Task details => Scan the records for the word "shoulder". Report each line where it occurs.
___ Dataset excerpts
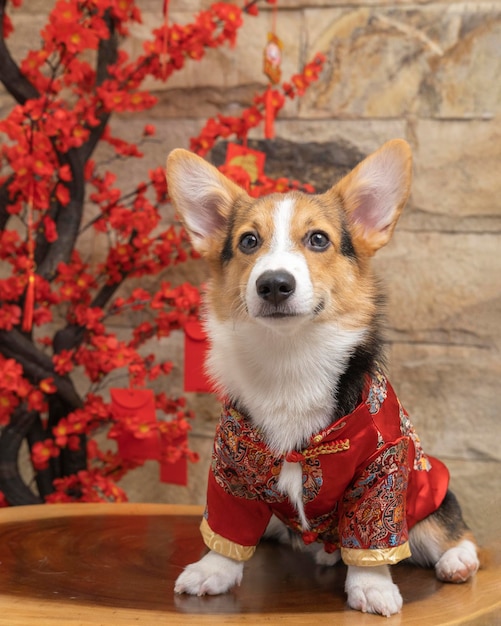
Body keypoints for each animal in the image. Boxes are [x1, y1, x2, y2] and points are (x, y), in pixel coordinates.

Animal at [166, 140, 478, 616]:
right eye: (248, 241)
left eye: (318, 239)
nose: (274, 284)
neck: (289, 358)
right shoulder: (230, 467)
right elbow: (227, 531)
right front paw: (212, 571)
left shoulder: (383, 465)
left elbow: (372, 537)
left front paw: (372, 587)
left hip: (427, 487)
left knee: (442, 527)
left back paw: (458, 559)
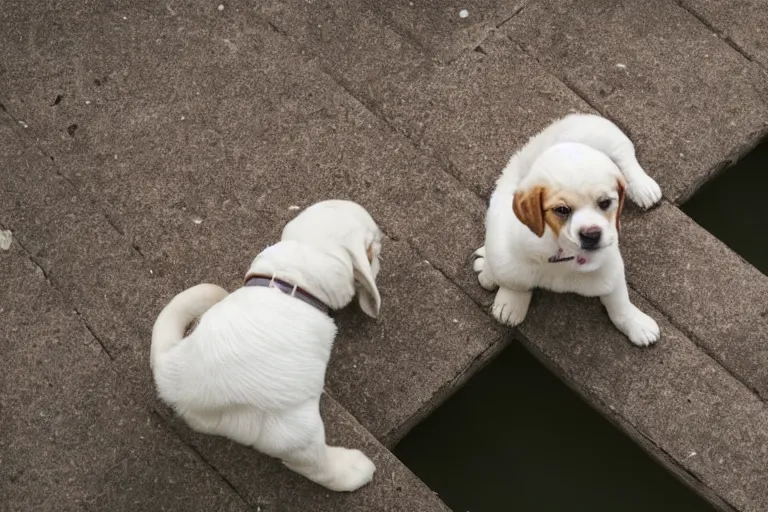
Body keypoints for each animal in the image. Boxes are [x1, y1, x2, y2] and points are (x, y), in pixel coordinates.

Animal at [474, 114, 660, 346]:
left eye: (605, 203)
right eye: (562, 210)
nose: (591, 235)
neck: (562, 251)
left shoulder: (609, 267)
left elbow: (620, 302)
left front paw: (636, 324)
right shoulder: (508, 252)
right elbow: (516, 280)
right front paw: (511, 303)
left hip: (606, 136)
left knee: (625, 158)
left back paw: (644, 187)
______
Written solution =>
right shoulder: (230, 467)
left shoulder: (383, 465)
left shoulder: (609, 267)
right shoulder: (508, 252)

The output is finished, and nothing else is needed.